Lost time is a sign of alien abduction

Oh bloody hell. I get up this morning, chipper and everything, ready to do some long overdue housecleaning because my mom is going to be in town tomorrow. You tend to let things go when you're a bachelor, I'm afraid. Anyway, I get up, and somebody has stolen an hour from me. I think it's the government. Damn government.


Alright, I know all the practical explanations and the possibly impractical ones. I've seen or heard the headlines saying that recent studies show Daylight Savings Time may not actually save any energy at all. I didn't read the stories, so don't go and take the previous statement as any kind of mongering--I don't really know if Daylight Savings accomplishes anything or not and it's really not something I spend a whole lot of time thinking about. It's not like I'm running around madly researching this so I can become a self-anointed expert on the intricacies of American fuel consumption as it relates to daylight hours. Sorry if I sound like an ignorant douche, but there it is.


What does get me, every single year, is the way Daylight Savings sneaks into my home every year, robs me, and I don't even know it until I get a note on my computer. Yes folks, that's the only way Eric would ever know that Daylight Savings time has run in or out of the house, when he gets up in the morning and discovers that his computer has changed time. Or, in today's case, when his cell phone tells him, which counts (it's basically a PDA with phone capabilities, so, you know, it's another computer in the household).


There was one year, back when I was an undergraduate, that I woke up one Monday morning with a paper due in two hours and I was only half-finished. Plenty of time for a smart slacker like me to go down the hill to the computer lab on campus and finish the thing. I go down the hill (this was at Appalachian State University, in Boone, NC; everything is up or down a hill), go to the lab which is already surprisingly full, find a computer, taptaptap out the rest of the paper with plenty of time to spare and look up at the clock to see how much time I have for doing my references, proofing, revision, printing, and getting to class.

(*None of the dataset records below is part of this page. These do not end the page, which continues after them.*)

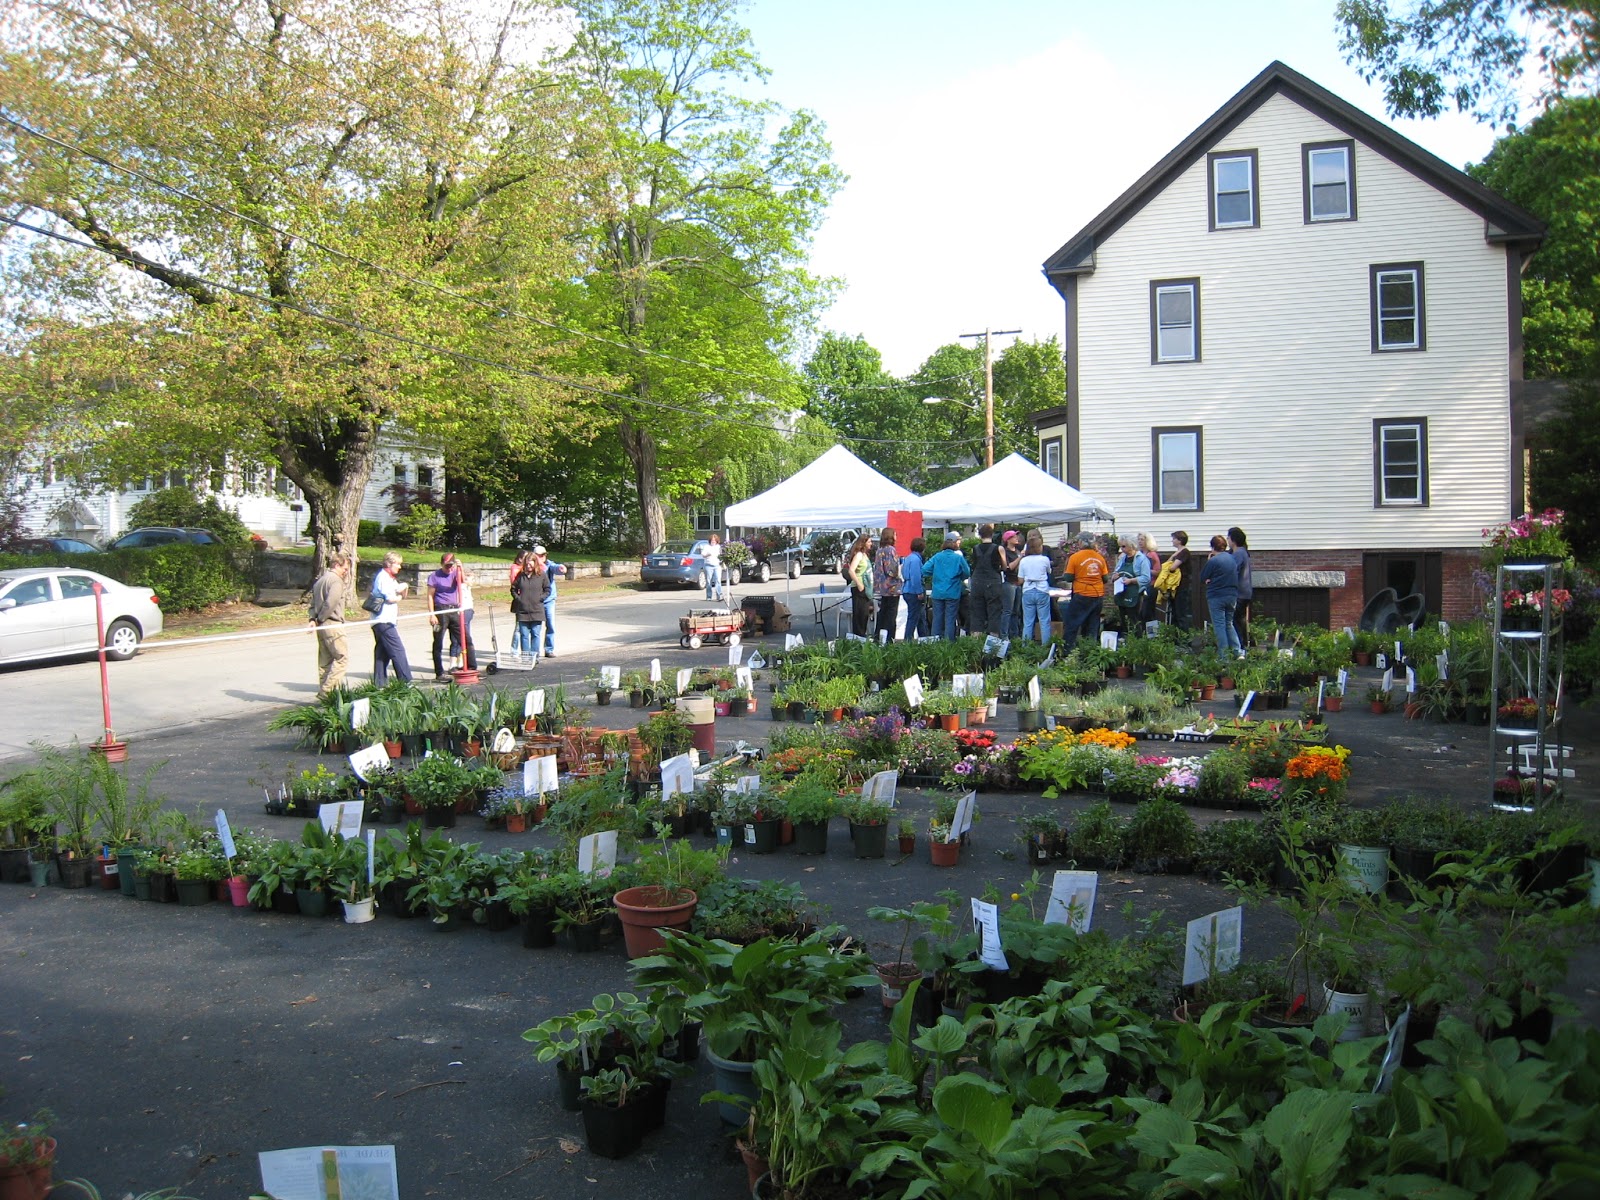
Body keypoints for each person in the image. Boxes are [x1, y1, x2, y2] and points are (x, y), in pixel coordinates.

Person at [426, 552, 477, 679]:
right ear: (442, 564)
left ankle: (472, 667)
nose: (449, 568)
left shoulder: (456, 572)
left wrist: (460, 567)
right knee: (438, 641)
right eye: (446, 566)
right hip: (441, 610)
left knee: (466, 639)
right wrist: (432, 614)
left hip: (454, 610)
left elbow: (464, 581)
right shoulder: (434, 576)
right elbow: (430, 596)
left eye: (451, 565)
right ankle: (439, 672)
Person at [308, 551, 351, 699]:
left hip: (321, 625)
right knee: (341, 658)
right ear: (336, 565)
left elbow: (313, 604)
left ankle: (325, 690)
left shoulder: (320, 581)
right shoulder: (336, 581)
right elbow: (330, 603)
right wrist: (320, 619)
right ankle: (327, 691)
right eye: (345, 569)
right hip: (332, 623)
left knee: (325, 661)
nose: (346, 572)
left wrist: (313, 619)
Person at [370, 550, 413, 684]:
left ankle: (380, 683)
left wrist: (404, 587)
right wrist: (399, 595)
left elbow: (402, 595)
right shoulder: (383, 577)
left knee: (382, 653)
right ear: (389, 564)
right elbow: (390, 598)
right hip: (383, 620)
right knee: (397, 650)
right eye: (398, 564)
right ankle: (405, 681)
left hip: (387, 619)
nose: (400, 567)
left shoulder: (391, 579)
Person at [1061, 532, 1109, 644]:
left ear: (1081, 542)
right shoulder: (1100, 558)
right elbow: (1105, 578)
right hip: (1097, 595)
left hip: (1081, 594)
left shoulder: (1075, 557)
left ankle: (1068, 650)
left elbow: (1068, 577)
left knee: (1072, 623)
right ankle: (1090, 649)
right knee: (1093, 625)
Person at [922, 531, 971, 640]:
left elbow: (924, 569)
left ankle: (935, 642)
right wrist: (960, 577)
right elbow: (967, 572)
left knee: (937, 619)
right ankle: (949, 645)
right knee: (950, 619)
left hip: (938, 593)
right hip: (953, 592)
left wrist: (934, 573)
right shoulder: (958, 558)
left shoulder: (937, 557)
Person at [1202, 534, 1244, 659]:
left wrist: (1209, 562)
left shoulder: (1214, 560)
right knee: (1229, 623)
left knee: (1219, 625)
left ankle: (1224, 656)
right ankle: (1237, 651)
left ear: (1212, 546)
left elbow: (1203, 576)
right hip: (1232, 596)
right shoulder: (1232, 559)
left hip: (1216, 596)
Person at [967, 523, 1006, 637]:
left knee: (977, 613)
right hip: (993, 583)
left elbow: (973, 565)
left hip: (977, 582)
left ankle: (975, 644)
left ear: (980, 535)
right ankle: (992, 645)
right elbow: (1004, 566)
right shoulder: (999, 548)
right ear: (992, 534)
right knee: (994, 612)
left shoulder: (975, 548)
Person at [510, 550, 550, 661]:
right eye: (526, 564)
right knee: (524, 635)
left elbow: (547, 589)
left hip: (537, 610)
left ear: (535, 563)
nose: (528, 566)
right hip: (522, 611)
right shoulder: (520, 575)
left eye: (530, 564)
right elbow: (513, 589)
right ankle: (525, 657)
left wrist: (540, 598)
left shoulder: (541, 575)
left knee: (535, 634)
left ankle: (534, 656)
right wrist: (519, 599)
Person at [1017, 530, 1053, 645]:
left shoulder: (1023, 561)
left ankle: (1025, 646)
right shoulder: (1044, 559)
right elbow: (1048, 571)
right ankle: (1045, 646)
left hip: (1028, 590)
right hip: (1042, 589)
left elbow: (1020, 580)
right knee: (1044, 621)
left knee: (1028, 622)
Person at [1112, 536, 1151, 633]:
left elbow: (1146, 578)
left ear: (1131, 545)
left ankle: (1136, 641)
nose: (1121, 549)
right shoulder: (1122, 559)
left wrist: (1131, 580)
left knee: (1134, 620)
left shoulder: (1142, 559)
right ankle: (1125, 639)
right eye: (1120, 546)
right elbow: (1115, 572)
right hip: (1121, 592)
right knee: (1123, 619)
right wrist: (1114, 577)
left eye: (1124, 546)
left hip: (1134, 593)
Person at [534, 545, 566, 655]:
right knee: (536, 627)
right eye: (538, 555)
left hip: (549, 600)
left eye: (542, 555)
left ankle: (549, 649)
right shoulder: (532, 566)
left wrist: (561, 568)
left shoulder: (549, 564)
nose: (541, 558)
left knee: (550, 625)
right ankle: (535, 652)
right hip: (536, 600)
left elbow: (555, 567)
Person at [872, 527, 902, 642]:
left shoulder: (880, 550)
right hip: (892, 588)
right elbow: (892, 570)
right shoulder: (891, 550)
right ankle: (890, 639)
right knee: (891, 615)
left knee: (882, 614)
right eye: (895, 534)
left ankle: (877, 638)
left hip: (882, 587)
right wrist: (899, 572)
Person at [843, 531, 874, 637]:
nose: (871, 544)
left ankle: (862, 634)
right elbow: (851, 570)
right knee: (860, 614)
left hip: (866, 587)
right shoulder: (859, 555)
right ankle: (858, 636)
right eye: (869, 542)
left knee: (865, 614)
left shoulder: (865, 555)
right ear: (863, 542)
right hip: (858, 588)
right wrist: (859, 584)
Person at [1228, 527, 1252, 649]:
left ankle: (1239, 646)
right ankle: (1245, 644)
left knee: (1234, 621)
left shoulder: (1238, 554)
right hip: (1246, 592)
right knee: (1241, 619)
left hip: (1239, 592)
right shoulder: (1244, 552)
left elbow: (1232, 571)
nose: (1227, 540)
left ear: (1233, 539)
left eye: (1228, 537)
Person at [900, 536, 928, 640]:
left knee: (919, 616)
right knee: (913, 618)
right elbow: (916, 577)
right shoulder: (916, 560)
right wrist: (919, 592)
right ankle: (908, 639)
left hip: (906, 589)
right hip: (913, 592)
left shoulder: (908, 558)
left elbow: (903, 572)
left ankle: (923, 638)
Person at [1167, 531, 1193, 630]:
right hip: (1175, 586)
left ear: (1180, 540)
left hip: (1182, 585)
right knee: (1175, 612)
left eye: (1174, 539)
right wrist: (1174, 555)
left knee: (1181, 612)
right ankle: (1176, 635)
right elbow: (1168, 562)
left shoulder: (1184, 552)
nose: (1172, 541)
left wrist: (1174, 557)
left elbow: (1172, 567)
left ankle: (1184, 637)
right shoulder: (1178, 552)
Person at [999, 530, 1022, 638]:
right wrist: (1020, 558)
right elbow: (1009, 567)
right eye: (1014, 537)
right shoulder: (1005, 552)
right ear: (1008, 540)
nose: (1016, 538)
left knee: (1016, 611)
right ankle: (1004, 635)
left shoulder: (1018, 551)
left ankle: (1015, 635)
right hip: (1009, 583)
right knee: (1007, 610)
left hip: (1018, 583)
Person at [701, 534, 724, 603]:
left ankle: (719, 596)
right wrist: (708, 554)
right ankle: (709, 596)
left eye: (714, 540)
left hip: (717, 565)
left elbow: (721, 555)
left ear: (717, 541)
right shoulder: (707, 547)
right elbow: (703, 555)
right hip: (708, 565)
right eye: (712, 540)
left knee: (718, 580)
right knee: (708, 581)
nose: (713, 541)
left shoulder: (718, 547)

(You know where this is going, right?)


As I was saying, I look up at the clock to see how much time I have to spare--


Five minutes.


Bear in mind, please, that this was in the early '90s when the fastest printer out there was still a dot matrix machine that sounded like it was slicing holes in spacetime and produced greyed-out, pixelated text on pages that you had to assemble yourself by tearing on the dotted lines. There were laser printers out there, as I recall, behemoths that took eons to create pages. I can't remember what the computer lab had, not that it matters. I was boned.


Not that that matters. I turned the paper in late, and I don't remember what grade I got, and it was some fourteen-or-so years ago (I graduated from AppState in '94), and the college police still haven't caught up with me to inform me that I never really graduated and therefore my entire subsequent academic and professional career is being formally revoked until I come back and take the exam I missed or turn in a paper for one of the philosophy and religion classes I took. (It was years after graduating from law school that I finally stopped having that nightmare, which I suspect is a fairly common one in the category of "being unprepared for a major presentation" and "appearing naked in a high school classroom.")


Anyway, the point being--time does this to me every year, dammit. And I'm not sure the extra hour of sleep I'll get next fall makes up for it. And now I have to clean the condo, so please excuse me and have a nice day.





Comments

Jim Wright said…
...sounded like it was slicing holes in spacetime...

Hah! That made snort into my coffee cup.

And don't talk to me about alien abductions! :)
Right is Right said…
I travel between Orange County in So Cal, and Phoenix, AZ about 3 times a month. Now Arizona a long time ago decided that just leaving your clock the way it is would be less fucking stupid; I couldn't agree more. During this time of year, it boggles my mind that it takes me 2 hours and 15 minutes to fly to Phoenix, and only 15 minutes to return. Hmmmmmm.